Obviously, post-apocalyptic futures are a dime a dozen. What did you do to keep the feel of this one intact as much as possible, especially while losing most of the cast and leaving behind the setting?

It's all about tone. Both of the Escape films have that same sardonic, shrugging-with-a-knife-in-your-back feel to them, of a world full of insane possibilities and in the eye of that storm is Snake, the most sane person we can hold on to. Snake doesn't give a lot up about who he is or how he feels, he's learned to stuff that away, so he can act as a cipher, a man incapable of being phased thrown into the most double-take situations ever without ever blinking. So it's about taking that template, of Snake, of Dean Cundey's cinematography, of Carpenter and Nick Castle's script, and holding onto that as my compass, but not feeling like I had to limit myself. Doing this as a book means we can really open it up, we can go all sorts of directions, but we'll never be throwing ourself out of a plan without a chute, we always have the stuff that made the original film so lasting as our guide.

This seems like it could be challenging as hell, in terms of capturing the feel of this world and the likenesses without feeling derivative. Are you giving your artists any special direction in that regard?

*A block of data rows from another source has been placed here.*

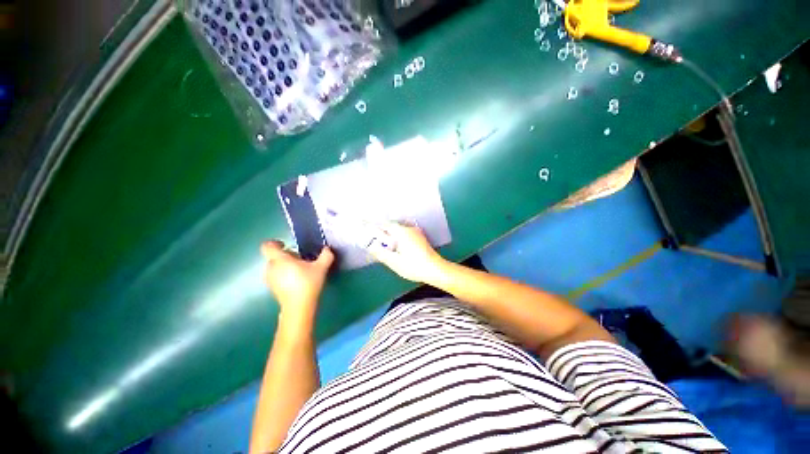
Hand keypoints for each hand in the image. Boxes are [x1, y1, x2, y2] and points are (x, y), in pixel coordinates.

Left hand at [261, 241, 333, 321]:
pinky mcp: (272, 289)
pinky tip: (296, 281)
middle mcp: (271, 267)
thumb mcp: (321, 267)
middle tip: (300, 259)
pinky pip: (276, 277)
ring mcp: (270, 279)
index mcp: (280, 259)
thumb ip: (325, 255)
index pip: (268, 246)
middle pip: (273, 257)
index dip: (275, 243)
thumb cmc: (308, 283)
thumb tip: (327, 249)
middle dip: (285, 256)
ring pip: (275, 267)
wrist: (298, 307)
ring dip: (285, 266)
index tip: (286, 245)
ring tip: (299, 271)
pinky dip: (284, 276)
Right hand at [368, 223, 447, 284]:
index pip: (384, 224)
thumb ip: (380, 253)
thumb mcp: (394, 262)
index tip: (364, 225)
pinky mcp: (420, 238)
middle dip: (382, 232)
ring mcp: (416, 232)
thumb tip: (370, 246)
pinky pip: (405, 234)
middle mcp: (409, 228)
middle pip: (391, 226)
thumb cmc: (414, 266)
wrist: (436, 270)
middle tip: (375, 241)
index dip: (373, 225)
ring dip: (390, 236)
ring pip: (398, 230)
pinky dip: (398, 238)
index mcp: (401, 232)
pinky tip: (397, 249)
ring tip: (385, 247)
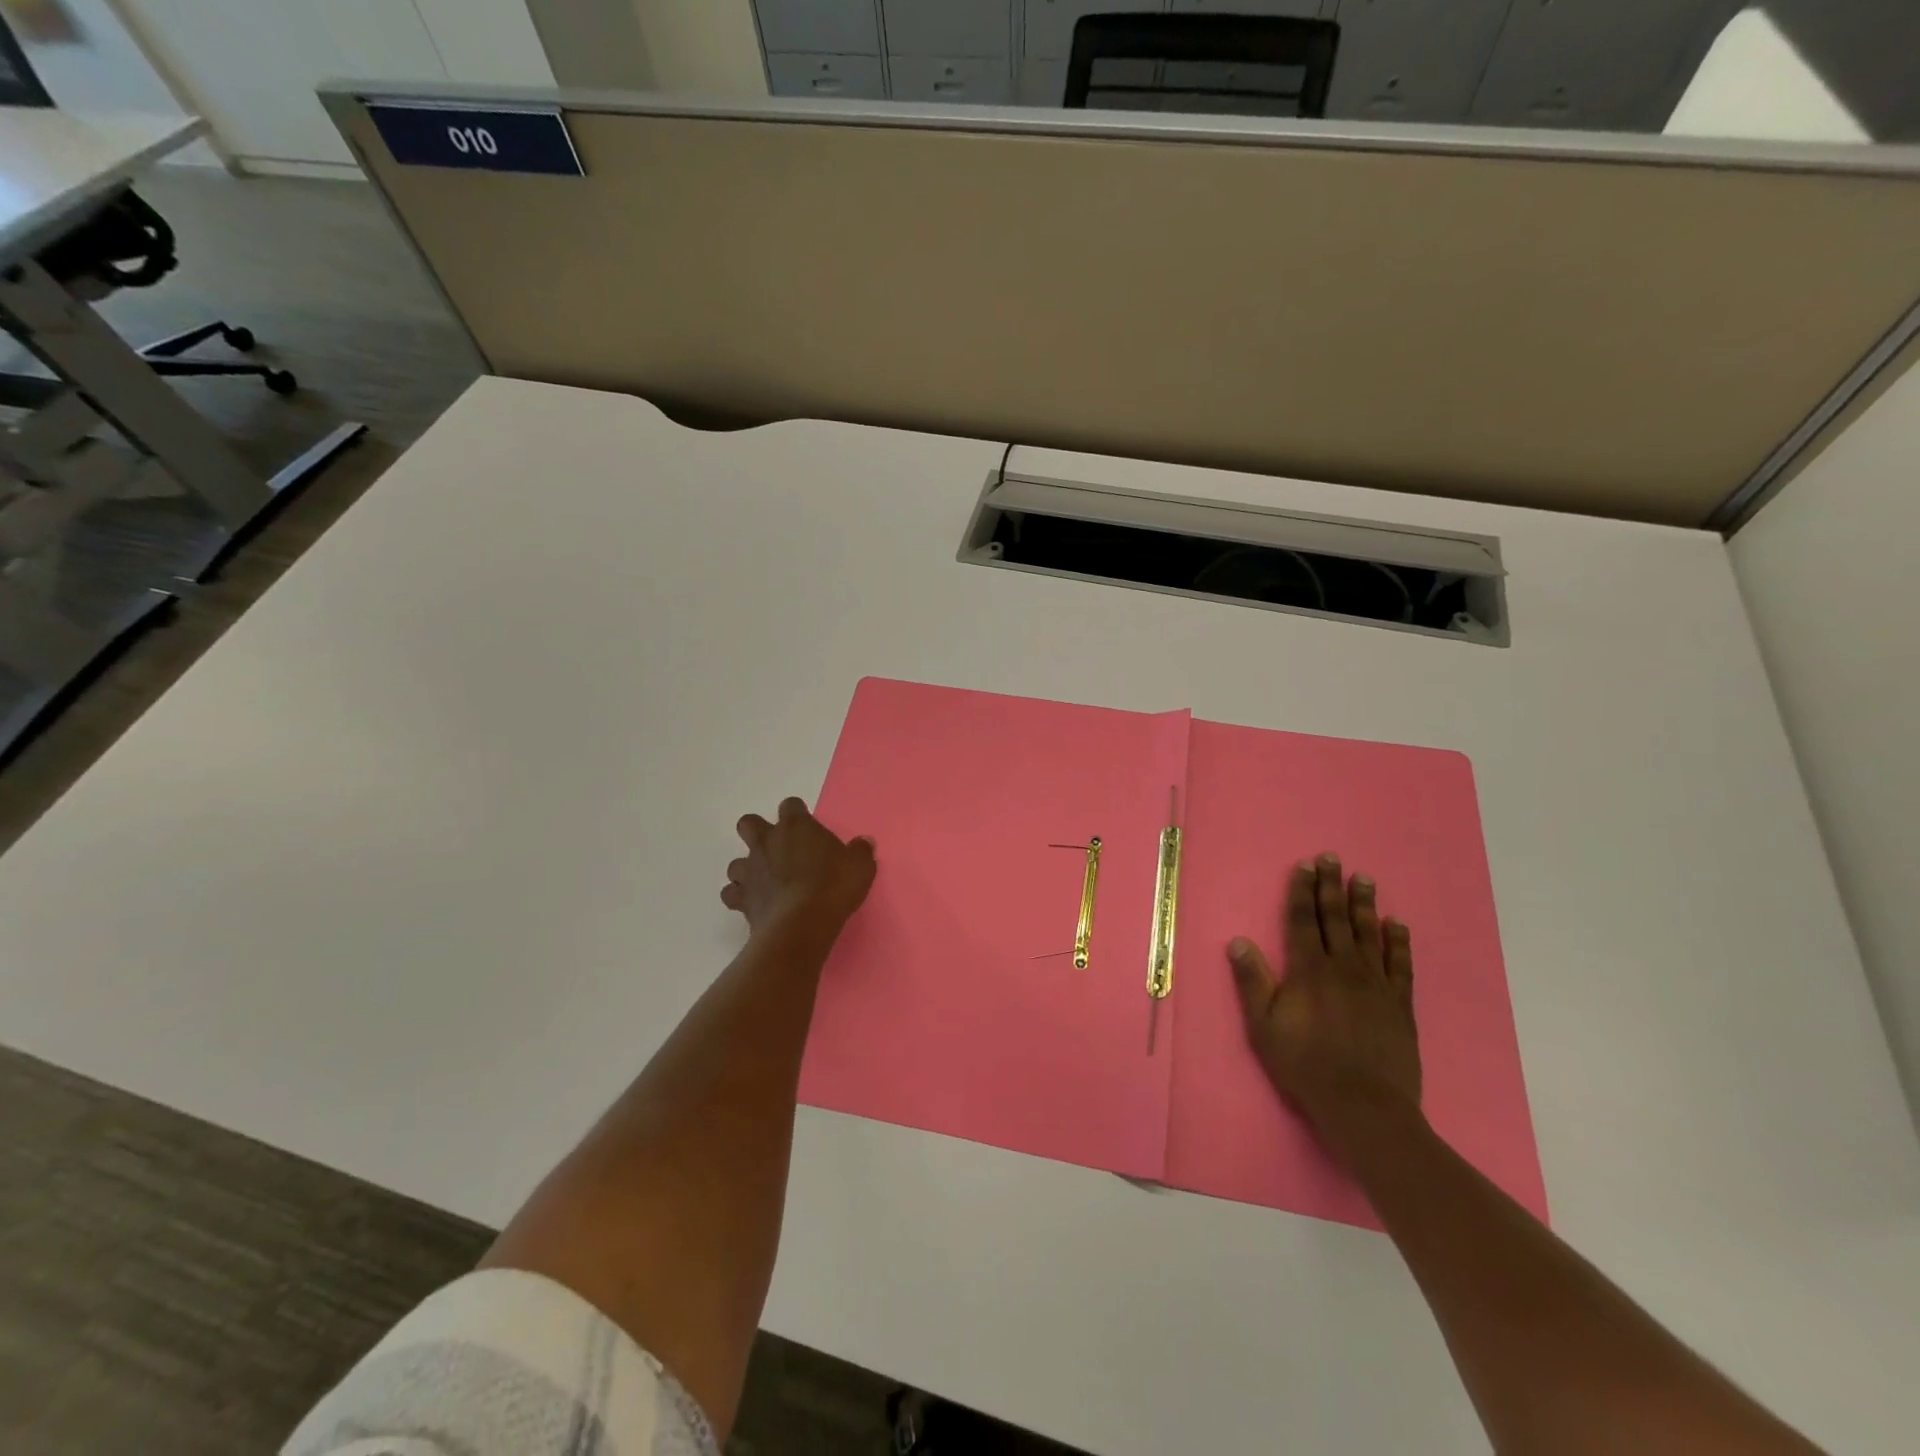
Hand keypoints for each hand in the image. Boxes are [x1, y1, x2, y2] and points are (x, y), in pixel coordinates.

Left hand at [721, 797, 875, 935]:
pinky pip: (731, 894)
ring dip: (748, 869)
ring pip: (736, 862)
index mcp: (796, 826)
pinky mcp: (741, 899)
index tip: (808, 829)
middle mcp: (767, 842)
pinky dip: (739, 897)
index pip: (791, 806)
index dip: (798, 814)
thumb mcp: (860, 866)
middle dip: (758, 831)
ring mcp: (750, 870)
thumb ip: (860, 851)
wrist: (802, 924)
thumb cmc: (833, 886)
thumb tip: (864, 842)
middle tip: (777, 848)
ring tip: (765, 881)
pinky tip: (754, 904)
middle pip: (749, 823)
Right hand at [1228, 854, 1421, 1152]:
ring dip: (1364, 904)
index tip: (1305, 866)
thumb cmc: (1304, 1065)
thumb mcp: (1263, 1026)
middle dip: (1331, 887)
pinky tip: (1397, 924)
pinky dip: (1398, 942)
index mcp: (1308, 971)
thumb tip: (1238, 941)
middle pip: (1336, 919)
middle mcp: (1343, 968)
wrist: (1364, 1107)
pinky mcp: (1399, 1005)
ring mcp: (1375, 985)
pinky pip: (1400, 964)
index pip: (1304, 921)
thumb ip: (1252, 981)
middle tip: (1333, 858)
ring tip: (1364, 878)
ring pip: (1369, 934)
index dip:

In comics, it's very much about trusting your collaborator. And when I started getting pages in from Diego, I knew we were on the same page, tonally, and I didn't have to worry about anything. It's helpful to let go, to not micromanage, so I make sure to say everything I want to say in my scripts and let him go to town without getting in his way. I will send him reference images, trying to ground this book in as much reality as we possibly can with settings and set pieces, but he's been knocking it out of the park so far. It's a challenge for sure, but I feel like Diego's really capturing a lot about the look and feel of the original movie's sets and cinematography that helps make it all feel like a natural continuation of what the first film established so perfectly.